WHAT YOU NEED TO DO → Render the material, from its first line through the line holding "कोल्टी/ उपचार अभावमा एक", inclusive, as a Markdown table with the columns Row and Line text. Number each row and leave out blank lines.

EXERCISE MATERIAL →
=== Section Start ===
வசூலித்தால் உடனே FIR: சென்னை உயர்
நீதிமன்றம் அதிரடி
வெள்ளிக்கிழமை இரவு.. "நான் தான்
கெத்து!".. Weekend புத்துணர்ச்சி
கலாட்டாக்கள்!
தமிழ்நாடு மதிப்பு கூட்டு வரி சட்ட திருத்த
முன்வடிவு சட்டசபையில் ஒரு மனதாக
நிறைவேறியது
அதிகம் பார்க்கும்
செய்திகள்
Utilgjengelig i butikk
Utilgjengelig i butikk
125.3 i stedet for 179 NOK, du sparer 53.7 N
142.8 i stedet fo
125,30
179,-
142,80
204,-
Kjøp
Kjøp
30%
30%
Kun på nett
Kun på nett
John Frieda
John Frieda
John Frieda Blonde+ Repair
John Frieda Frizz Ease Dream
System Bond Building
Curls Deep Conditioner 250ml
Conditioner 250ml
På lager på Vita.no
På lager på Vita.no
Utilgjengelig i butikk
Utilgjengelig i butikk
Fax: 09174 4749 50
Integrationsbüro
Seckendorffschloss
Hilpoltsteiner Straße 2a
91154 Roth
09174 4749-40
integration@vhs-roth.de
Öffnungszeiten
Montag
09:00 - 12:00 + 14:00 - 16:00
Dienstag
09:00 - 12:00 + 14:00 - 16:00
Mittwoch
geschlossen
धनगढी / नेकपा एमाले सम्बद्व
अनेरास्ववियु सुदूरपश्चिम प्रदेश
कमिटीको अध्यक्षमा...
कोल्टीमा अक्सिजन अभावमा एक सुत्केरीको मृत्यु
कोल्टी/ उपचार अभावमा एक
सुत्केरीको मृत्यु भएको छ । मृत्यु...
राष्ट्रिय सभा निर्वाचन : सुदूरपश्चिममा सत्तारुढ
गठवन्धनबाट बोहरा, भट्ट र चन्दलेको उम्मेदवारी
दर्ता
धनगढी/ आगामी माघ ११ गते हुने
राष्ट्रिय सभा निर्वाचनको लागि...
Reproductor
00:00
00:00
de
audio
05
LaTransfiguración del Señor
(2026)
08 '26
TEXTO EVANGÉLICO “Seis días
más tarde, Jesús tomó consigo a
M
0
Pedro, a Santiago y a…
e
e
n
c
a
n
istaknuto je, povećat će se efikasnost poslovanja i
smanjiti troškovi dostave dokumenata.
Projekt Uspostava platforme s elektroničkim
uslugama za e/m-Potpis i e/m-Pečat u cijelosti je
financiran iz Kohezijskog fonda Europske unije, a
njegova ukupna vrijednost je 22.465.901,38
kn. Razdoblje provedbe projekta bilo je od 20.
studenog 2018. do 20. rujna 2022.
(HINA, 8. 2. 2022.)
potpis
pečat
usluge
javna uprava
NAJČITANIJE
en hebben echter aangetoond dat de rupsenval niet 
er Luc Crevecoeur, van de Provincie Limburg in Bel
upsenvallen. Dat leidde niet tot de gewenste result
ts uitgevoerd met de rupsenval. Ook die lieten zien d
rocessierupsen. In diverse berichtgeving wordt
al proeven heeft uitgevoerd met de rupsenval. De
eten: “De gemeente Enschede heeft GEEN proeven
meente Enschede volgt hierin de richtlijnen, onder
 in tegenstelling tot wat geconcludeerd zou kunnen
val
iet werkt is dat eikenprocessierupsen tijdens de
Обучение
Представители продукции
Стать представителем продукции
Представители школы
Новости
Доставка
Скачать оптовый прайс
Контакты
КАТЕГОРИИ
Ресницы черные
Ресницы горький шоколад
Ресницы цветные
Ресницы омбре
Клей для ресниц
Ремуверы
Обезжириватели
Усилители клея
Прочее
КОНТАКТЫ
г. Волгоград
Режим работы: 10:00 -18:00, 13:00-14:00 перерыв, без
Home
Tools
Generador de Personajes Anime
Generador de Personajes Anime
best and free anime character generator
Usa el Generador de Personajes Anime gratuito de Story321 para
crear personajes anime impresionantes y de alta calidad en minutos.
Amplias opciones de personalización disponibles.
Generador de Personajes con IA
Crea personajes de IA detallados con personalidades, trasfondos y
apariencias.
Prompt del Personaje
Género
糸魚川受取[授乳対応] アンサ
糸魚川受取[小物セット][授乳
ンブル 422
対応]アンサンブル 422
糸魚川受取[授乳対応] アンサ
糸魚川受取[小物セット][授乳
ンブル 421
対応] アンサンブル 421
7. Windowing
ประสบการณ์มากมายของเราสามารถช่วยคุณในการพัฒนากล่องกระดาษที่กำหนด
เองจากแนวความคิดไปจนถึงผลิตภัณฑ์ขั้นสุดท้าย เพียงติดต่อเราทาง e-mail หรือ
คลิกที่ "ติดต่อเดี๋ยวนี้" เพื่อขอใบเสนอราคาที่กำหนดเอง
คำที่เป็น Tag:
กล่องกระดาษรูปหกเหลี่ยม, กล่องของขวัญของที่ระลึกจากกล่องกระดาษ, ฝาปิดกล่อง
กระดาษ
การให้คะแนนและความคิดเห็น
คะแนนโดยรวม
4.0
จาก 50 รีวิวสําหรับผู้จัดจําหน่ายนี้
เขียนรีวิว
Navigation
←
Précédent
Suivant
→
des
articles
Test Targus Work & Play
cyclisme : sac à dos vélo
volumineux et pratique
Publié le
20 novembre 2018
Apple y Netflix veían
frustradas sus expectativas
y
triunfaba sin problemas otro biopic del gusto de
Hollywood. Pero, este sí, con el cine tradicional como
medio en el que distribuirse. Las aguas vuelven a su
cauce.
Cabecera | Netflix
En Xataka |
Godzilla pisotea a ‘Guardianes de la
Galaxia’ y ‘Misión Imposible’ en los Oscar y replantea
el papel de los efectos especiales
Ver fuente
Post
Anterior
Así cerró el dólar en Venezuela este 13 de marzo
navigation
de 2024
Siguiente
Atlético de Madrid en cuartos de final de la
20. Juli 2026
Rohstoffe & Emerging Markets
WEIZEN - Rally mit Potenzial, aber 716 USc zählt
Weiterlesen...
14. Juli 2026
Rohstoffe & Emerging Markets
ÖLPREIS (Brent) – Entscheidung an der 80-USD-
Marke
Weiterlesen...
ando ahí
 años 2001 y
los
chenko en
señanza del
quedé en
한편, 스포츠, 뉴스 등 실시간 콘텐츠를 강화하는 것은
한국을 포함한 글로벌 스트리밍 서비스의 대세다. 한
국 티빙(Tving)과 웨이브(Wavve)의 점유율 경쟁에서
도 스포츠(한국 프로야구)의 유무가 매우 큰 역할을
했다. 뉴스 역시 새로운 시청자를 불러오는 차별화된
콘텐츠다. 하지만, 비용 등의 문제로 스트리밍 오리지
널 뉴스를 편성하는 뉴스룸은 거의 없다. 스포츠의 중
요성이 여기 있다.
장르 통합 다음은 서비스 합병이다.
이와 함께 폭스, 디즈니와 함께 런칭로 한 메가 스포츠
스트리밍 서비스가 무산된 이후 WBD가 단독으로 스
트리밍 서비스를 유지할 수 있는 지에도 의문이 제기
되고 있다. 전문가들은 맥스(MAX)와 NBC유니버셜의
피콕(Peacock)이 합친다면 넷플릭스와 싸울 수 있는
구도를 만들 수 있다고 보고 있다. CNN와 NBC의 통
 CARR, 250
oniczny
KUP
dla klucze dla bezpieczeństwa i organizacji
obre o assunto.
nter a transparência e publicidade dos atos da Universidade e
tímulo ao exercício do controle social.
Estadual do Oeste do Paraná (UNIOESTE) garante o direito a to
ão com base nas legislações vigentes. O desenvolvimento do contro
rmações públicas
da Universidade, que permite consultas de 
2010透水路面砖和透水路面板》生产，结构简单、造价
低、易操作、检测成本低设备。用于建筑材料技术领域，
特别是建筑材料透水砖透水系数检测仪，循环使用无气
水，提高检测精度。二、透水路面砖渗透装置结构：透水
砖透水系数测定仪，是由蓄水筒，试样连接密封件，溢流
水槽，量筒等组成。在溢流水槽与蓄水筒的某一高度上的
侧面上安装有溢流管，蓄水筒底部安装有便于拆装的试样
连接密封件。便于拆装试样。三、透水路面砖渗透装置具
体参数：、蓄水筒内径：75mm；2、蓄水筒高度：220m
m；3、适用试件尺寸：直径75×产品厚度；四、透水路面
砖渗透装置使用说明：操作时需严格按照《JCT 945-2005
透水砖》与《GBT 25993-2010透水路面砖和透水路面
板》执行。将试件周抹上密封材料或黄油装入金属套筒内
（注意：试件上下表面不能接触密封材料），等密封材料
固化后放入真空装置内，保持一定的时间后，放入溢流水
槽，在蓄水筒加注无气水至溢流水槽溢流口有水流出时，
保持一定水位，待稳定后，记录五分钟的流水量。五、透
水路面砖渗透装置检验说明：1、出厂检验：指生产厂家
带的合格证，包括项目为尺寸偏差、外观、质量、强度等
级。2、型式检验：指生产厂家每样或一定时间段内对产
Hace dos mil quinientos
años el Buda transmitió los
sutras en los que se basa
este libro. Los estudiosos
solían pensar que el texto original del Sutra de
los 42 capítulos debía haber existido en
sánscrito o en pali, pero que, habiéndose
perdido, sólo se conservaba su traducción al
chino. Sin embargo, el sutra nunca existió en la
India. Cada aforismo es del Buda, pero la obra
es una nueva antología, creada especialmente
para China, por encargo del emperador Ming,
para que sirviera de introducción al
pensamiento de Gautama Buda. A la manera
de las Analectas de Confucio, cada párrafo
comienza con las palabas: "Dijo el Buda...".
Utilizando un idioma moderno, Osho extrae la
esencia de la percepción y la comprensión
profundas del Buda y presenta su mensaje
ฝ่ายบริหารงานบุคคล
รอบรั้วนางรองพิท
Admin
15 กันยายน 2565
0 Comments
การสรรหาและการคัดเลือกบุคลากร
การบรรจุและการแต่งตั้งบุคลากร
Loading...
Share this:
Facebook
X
=== Section End ===
REPLY →
| Row | Line text |
|---|---|
| 1 | வசூலித்தால் உடனே FIR: சென்னை உயர் |
| 2 | நீதிமன்றம் அதிரடி |
| 3 | வெள்ளிக்கிழமை இரவு.. "நான் தான் |
| 4 | கெத்து!".. Weekend புத்துணர்ச்சி |
| 5 | கலாட்டாக்கள்! |
| 6 | தமிழ்நாடு மதிப்பு கூட்டு வரி சட்ட திருத்த |
| 7 | முன்வடிவு சட்டசபையில் ஒரு மனதாக |
| 8 | நிறைவேறியது |
| 9 | அதிகம் பார்க்கும் |
| 10 | செய்திகள் |
| 11 | Utilgjengelig i butikk |
| 12 | Utilgjengelig i butikk |
| 13 | 125.3 i stedet for 179 NOK, du sparer 53.7 N |
| 14 | 142.8 i stedet fo |
| 15 | 125,30 |
| 16 | 179,- |
| 17 | 142,80 |
| 18 | 204,- |
| 19 | Kjøp |
| 20 | Kjøp |
| 21 | 30% |
| 22 | 30% |
| 23 | Kun på nett |
| 24 | Kun på nett |
| 25 | John Frieda |
| 26 | John Frieda |
| 27 | John Frieda Blonde+ Repair |
| 28 | John Frieda Frizz Ease Dream |
| 29 | System Bond Building |
| 30 | Curls Deep Conditioner 250ml |
| 31 | Conditioner 250ml |
| 32 | På lager på Vita.no |
| 33 | På lager på Vita.no |
| 34 | Utilgjengelig i butikk |
| 35 | Utilgjengelig i butikk |
| 36 | Fax: 09174 4749 50 |
| 37 | Integrationsbüro |
| 38 | Seckendorffschloss |
| 39 | Hilpoltsteiner Straße 2a |
| 40 | 91154 Roth |
| 41 | 09174 4749-40 |
| 42 | integration@vhs-roth.de |
| 43 | Öffnungszeiten |
| 44 | Montag |
| 45 | 09:00 - 12:00 + 14:00 - 16:00 |
| 46 | Dienstag |
| 47 | 09:00 - 12:00 + 14:00 - 16:00 |
| 48 | Mittwoch |
| 49 | geschlossen |
| 50 | धनगढी / नेकपा एमाले सम्बद्व |
| 51 | अनेरास्ववियु सुदूरपश्चिम प्रदेश |
| 52 | कमिटीको अध्यक्षमा... |
| 53 | कोल्टीमा अक्सिजन अभावमा एक सुत्केरीको मृत्यु |
| 54 | कोल्टी/ उपचार अभावमा एक |